Go through the entries below and print each one exactly.

--- --- ---

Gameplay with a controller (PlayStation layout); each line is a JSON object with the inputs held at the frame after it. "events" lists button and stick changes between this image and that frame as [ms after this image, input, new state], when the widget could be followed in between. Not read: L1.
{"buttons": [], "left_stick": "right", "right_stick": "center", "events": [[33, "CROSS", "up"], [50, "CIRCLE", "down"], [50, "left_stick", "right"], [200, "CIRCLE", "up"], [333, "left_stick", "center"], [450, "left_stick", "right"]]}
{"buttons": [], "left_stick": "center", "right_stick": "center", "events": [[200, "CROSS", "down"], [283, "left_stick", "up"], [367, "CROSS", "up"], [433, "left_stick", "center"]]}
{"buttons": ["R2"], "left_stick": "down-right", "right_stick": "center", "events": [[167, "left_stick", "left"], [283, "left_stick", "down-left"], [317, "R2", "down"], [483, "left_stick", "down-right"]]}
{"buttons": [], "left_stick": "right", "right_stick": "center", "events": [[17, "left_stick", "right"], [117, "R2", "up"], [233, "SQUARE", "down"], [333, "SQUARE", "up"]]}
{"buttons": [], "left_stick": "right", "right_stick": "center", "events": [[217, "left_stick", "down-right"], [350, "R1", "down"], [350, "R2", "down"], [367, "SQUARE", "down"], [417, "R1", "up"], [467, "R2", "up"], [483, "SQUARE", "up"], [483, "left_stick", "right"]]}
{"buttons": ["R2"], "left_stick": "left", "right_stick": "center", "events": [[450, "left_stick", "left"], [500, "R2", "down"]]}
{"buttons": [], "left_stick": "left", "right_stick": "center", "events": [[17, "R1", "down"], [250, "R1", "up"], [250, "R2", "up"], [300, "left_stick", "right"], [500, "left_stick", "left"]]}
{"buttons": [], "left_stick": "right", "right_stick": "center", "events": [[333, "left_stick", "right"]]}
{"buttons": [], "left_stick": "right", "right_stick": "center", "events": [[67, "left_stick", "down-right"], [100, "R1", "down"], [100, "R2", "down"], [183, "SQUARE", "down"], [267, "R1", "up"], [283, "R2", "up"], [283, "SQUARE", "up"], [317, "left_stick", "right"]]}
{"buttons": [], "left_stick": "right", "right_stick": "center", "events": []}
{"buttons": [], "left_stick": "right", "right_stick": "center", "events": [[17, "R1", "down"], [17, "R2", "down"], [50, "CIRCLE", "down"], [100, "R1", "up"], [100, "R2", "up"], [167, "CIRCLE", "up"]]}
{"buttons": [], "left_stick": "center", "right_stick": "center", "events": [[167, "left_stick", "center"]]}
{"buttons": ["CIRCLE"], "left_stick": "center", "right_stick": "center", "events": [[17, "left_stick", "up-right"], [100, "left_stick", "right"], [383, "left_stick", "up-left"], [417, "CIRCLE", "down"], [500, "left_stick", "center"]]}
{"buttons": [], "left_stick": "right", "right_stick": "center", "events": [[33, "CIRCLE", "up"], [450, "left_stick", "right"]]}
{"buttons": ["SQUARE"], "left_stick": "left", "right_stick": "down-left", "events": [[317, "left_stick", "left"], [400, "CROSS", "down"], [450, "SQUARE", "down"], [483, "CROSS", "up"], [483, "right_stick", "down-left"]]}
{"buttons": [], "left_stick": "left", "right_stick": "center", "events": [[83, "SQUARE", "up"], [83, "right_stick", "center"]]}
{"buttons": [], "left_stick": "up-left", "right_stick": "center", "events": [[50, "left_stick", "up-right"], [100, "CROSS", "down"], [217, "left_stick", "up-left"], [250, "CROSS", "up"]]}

--- --- ---

→ **Written solution**
Gameplay with a controller (PlayStation layout); each line is a JSON object with the inputs held at the frame after it. "events" lists button and stick changes between this image and that frame as [ms after this image, input, new state], when the widget could be followed in between. Not read: L1.
{"buttons": [], "left_stick": "right", "right_stick": "center", "events": [[33, "CROSS", "up"], [50, "CIRCLE", "down"], [50, "left_stick", "right"], [200, "CIRCLE", "up"], [333, "left_stick", "center"], [450, "left_stick", "right"]]}
{"buttons": [], "left_stick": "center", "right_stick": "center", "events": [[200, "CROSS", "down"], [283, "left_stick", "up"], [367, "CROSS", "up"], [433, "left_stick", "center"]]}
{"buttons": ["R2"], "left_stick": "down-right", "right_stick": "center", "events": [[167, "left_stick", "left"], [283, "left_stick", "down-left"], [317, "R2", "down"], [483, "left_stick", "down-right"]]}
{"buttons": [], "left_stick": "right", "right_stick": "center", "events": [[17, "left_stick", "right"], [117, "R2", "up"], [233, "SQUARE", "down"], [333, "SQUARE", "up"]]}
{"buttons": [], "left_stick": "right", "right_stick": "center", "events": [[217, "left_stick", "down-right"], [350, "R1", "down"], [350, "R2", "down"], [367, "SQUARE", "down"], [417, "R1", "up"], [467, "R2", "up"], [483, "SQUARE", "up"], [483, "left_stick", "right"]]}
{"buttons": ["R2"], "left_stick": "left", "right_stick": "center", "events": [[450, "left_stick", "left"], [500, "R2", "down"]]}
{"buttons": [], "left_stick": "left", "right_stick": "center", "events": [[17, "R1", "down"], [250, "R1", "up"], [250, "R2", "up"], [300, "left_stick", "right"], [500, "left_stick", "left"]]}
{"buttons": [], "left_stick": "right", "right_stick": "center", "events": [[333, "left_stick", "right"]]}
{"buttons": [], "left_stick": "right", "right_stick": "center", "events": [[67, "left_stick", "down-right"], [100, "R1", "down"], [100, "R2", "down"], [183, "SQUARE", "down"], [267, "R1", "up"], [283, "R2", "up"], [283, "SQUARE", "up"], [317, "left_stick", "right"]]}
{"buttons": [], "left_stick": "right", "right_stick": "center", "events": []}
{"buttons": [], "left_stick": "right", "right_stick": "center", "events": [[17, "R1", "down"], [17, "R2", "down"], [50, "CIRCLE", "down"], [100, "R1", "up"], [100, "R2", "up"], [167, "CIRCLE", "up"]]}
{"buttons": [], "left_stick": "center", "right_stick": "center", "events": [[167, "left_stick", "center"]]}
{"buttons": ["CIRCLE"], "left_stick": "center", "right_stick": "center", "events": [[17, "left_stick", "up-right"], [100, "left_stick", "right"], [383, "left_stick", "up-left"], [417, "CIRCLE", "down"], [500, "left_stick", "center"]]}
{"buttons": [], "left_stick": "right", "right_stick": "center", "events": [[33, "CIRCLE", "up"], [450, "left_stick", "right"]]}
{"buttons": ["SQUARE"], "left_stick": "left", "right_stick": "down-left", "events": [[317, "left_stick", "left"], [400, "CROSS", "down"], [450, "SQUARE", "down"], [483, "CROSS", "up"], [483, "right_stick", "down-left"]]}
{"buttons": [], "left_stick": "left", "right_stick": "center", "events": [[83, "SQUARE", "up"], [83, "right_stick", "center"]]}
{"buttons": [], "left_stick": "up-left", "right_stick": "center", "events": [[50, "left_stick", "up-right"], [100, "CROSS", "down"], [217, "left_stick", "up-left"], [250, "CROSS", "up"]]}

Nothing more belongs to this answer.